> _What needs to be done_:
Write out the records below word for word, from the very first line through the line containing "scientific name: Corynephorus canescens", including both of those lines.

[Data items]
-.-.-
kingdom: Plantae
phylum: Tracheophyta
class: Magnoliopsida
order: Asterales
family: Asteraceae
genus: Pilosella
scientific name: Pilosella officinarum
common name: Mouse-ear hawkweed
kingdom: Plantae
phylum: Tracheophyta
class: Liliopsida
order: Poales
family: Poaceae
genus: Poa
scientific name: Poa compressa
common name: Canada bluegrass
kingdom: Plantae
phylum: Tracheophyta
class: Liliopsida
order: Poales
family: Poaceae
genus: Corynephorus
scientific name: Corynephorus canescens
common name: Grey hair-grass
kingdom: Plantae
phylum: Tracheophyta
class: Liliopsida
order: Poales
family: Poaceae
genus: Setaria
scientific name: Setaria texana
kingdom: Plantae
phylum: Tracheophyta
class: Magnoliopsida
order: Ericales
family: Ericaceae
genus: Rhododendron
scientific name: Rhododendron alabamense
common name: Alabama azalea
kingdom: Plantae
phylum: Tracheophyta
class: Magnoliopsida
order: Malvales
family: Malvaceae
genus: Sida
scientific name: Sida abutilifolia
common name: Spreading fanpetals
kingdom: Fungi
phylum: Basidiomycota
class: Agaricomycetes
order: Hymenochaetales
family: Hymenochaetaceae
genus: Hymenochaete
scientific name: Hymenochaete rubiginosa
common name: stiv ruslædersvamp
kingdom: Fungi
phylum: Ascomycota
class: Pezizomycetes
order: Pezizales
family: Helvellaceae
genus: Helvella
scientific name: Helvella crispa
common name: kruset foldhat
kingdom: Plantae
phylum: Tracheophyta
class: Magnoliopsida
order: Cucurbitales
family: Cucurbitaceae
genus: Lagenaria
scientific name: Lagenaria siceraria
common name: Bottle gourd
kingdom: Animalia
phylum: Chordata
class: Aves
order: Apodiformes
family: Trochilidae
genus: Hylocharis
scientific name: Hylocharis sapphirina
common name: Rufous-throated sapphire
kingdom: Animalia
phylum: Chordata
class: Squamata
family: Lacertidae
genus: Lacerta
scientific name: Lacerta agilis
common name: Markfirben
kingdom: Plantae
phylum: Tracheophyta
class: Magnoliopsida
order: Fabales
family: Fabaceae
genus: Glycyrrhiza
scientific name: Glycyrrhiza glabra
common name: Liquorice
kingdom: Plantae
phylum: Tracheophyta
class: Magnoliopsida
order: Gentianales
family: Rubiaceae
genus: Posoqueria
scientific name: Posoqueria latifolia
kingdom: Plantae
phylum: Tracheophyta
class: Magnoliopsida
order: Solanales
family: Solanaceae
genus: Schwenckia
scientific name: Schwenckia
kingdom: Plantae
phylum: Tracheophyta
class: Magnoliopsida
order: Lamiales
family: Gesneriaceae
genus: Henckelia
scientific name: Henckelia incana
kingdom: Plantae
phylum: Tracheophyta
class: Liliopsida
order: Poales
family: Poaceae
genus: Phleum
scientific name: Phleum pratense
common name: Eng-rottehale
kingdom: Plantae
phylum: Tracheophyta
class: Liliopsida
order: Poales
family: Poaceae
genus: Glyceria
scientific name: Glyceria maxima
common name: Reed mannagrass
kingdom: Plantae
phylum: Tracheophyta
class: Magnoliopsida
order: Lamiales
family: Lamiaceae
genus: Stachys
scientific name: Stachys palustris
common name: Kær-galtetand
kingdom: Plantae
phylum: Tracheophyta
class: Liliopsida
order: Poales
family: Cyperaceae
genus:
-.-.-
> _Written response_:
kingdom: Plantae
phylum: Tracheophyta
class: Magnoliopsida
order: Asterales
family: Asteraceae
genus: Pilosella
scientific name: Pilosella officinarum
common name: Mouse-ear hawkweed
kingdom: Plantae
phylum: Tracheophyta
class: Liliopsida
order: Poales
family: Poaceae
genus: Poa
scientific name: Poa compressa
common name: Canada bluegrass
kingdom: Plantae
phylum: Tracheophyta
class: Liliopsida
order: Poales
family: Poaceae
genus: Corynephorus
scientific name: Corynephorus canescens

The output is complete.